The inspector general report was requested by Democratic lawmakers after a POLITICO investigation found that Price had taken dozens of flights on private aircraft at a cost of hundreds of thousands of dollars, a sharp break from his predecessors’ practices.
The OIG review, which came about 10 months after Price’s resignation, found he spent more than $1.2 million on travel during his tenure at HHS, including use of chartered aircraft and government planes.
Many of Price’s flights were between major cities that offered inexpensive alternatives on commercial airlines, including Nashville, Philadelphia and San Diego. Price also used military aircraft for multi-national trips to Africa, Europe and Asia.
Price, a Georgia Republican who served in the U.S. House of Representatives for more than a decade before President Donald Trump nominated him to helm HHS, led the agency for roughly seven months before the travel scandal forced him to resign last September.
Price was the first to depart Trump’s Cabinet, which has undergone major churn amid investigations into officials’ ethical behavior in office. Scott Pruitt was forced out as EPA administrator last week, facing more than a dozen probes into his travel, spending and ties to lobbyists. David Shulkin, who was fired as Veterans Affairs secretary in March, was flagged for improper spending on overseas travel in a scathing inspector general’s report several weeks before his ouster.

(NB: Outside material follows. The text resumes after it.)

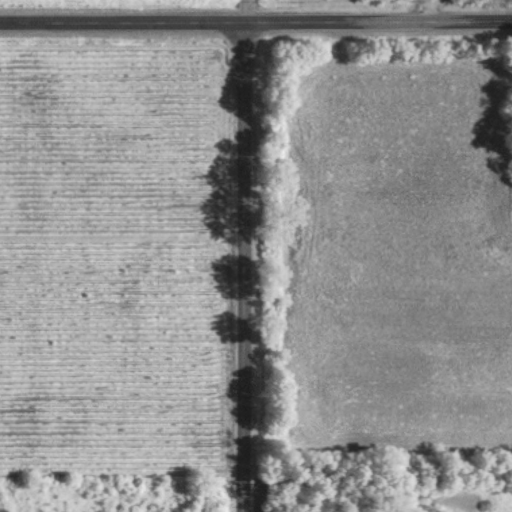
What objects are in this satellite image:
road: (244, 7)
road: (255, 15)
road: (245, 263)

The White House has since cracked down on use of private planes, telling Cabinet officials that chief of staff John Kelly must approve almost all travel on “government-owned, rented, leased, or chartered aircraft.”
HHS stressed that the department’s policies changed since Price’s tenure.
“All HHS political appointees have undergone further training regarding government travel rules and procedures and are required to file a checklist before each trip with their supervisor or the Office of the General Counsel,” a spokesperson said.